EXTRACT PROVIDED

#####

Introduction

How it started in our data centers

Before our move to AWS we built a monitoring and visualization solution based on Grafana and Prometheus as we wanted it to be:

Pluggable, in terms of client library languages support for applications code instrumentation to produce metrics and data sources support for metrics query and visualization. Moreover, Prometheus through its pulling offers ability to be plugged on existing monitoring system to scrape metrics. OpenSource, again we are a small team and it was important for us that the underlying technology components we select as part of our solution benefit from a good community support in terms of documentation, new features, templates, pre-built dashboards so we can scale through that community and accelerate our own learning curve. Both Prometheus and Grafana have been quite successful and largely adopted to offer us a consistent and large community support. Last but not least, security capabilities in terms of identity integration and authentication (Grafana supports SAML identity federation), data in transit encryption (both Grafana and Prometheus support TLS encryption) and access control with delegation capabilities (Grafana offers access control on dashboard, folder or data source level with granular level of access). Here is how our architecture pre our AWS implementation.

#####

EXTRACTED INFORMATION
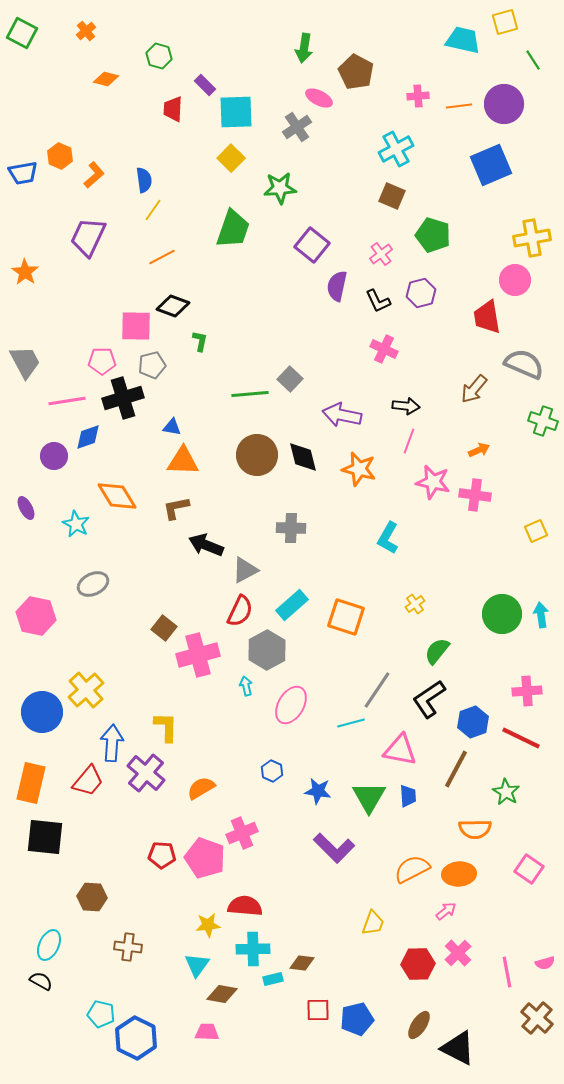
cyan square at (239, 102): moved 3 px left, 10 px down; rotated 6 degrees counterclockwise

#####

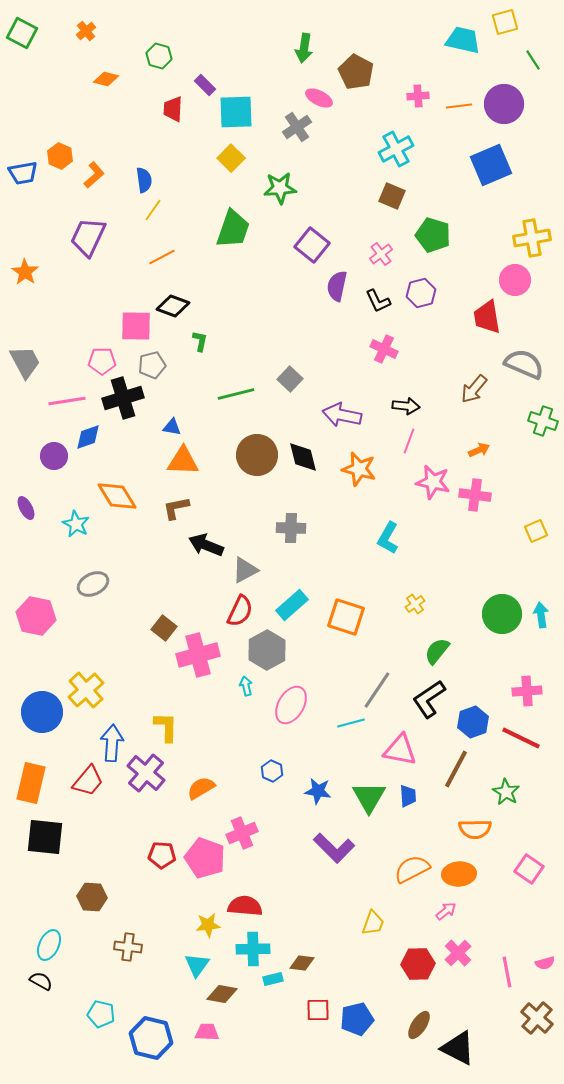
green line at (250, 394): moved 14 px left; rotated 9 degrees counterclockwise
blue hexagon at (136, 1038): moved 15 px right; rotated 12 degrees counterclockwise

#####

TASK REQUIREMENTS
Carry on with the write-up on the Grafana and Prometheus monitoring setup, starting right after its last sentence.

RESPONSE
However, some challenges came across with scaling when it comes to managing the lifecycle of the different secrets allowing our Grafana instance to pull metrics from Prometheus as we’ve decided at that time to go with HTTP Basic Authentication implementation on our different Prometheus servers. Also at the operations level, we had to maintain and scale our Grafana instance including patching, upgrades and all the hassle that comes with that.

While, some of them took a native and serverless approach re-achitecturing their applications, others were either, looking to use the cloud as an extension of the existing infrastructure on-premises or considered a lift and shift scenario of their applications to still get some benefits from the AWS cloud in terms of scalability, automation and cost savings then start their transformation journey in the AWS Cloud.

This meant for our team:

New infrastructure types to monitor that we were not used to on-premises (AWS Lambda, Amazon API Gateway for serverless applications, Amazon ECS for containerized applications) New signal sources to handle (Amazon CloudWatch Metrics, CloudWatchLogs and CloudTrail) and doing all this while keeping our centralization across the multiple AWS Accounts part of our AWS multi-account strategy and the different environments setup. With all these new challenges and our restricted resources, we didn’t want to go through a full exploration and review process of new solutions including native services AWS provide. Over time, we built a solid expertise around our technology stack so naturally we started looking how we can extend and scale what we’ve already built into the AWS Cloud.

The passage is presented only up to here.